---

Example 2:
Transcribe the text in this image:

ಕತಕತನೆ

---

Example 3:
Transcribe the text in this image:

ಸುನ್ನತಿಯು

:::::

Express the records above as a two-column CSV with the header columns instruction and response. Give one row per record, with its text and its answer each in a single quoted field and any line breaks replaced by spaces.

instruction,response
"--- Example 2: Transcribe the text in this image:","ಕತಕತನೆ"
"--- Example 3: Transcribe the text in this image:","ಸುನ್ನತಿಯು"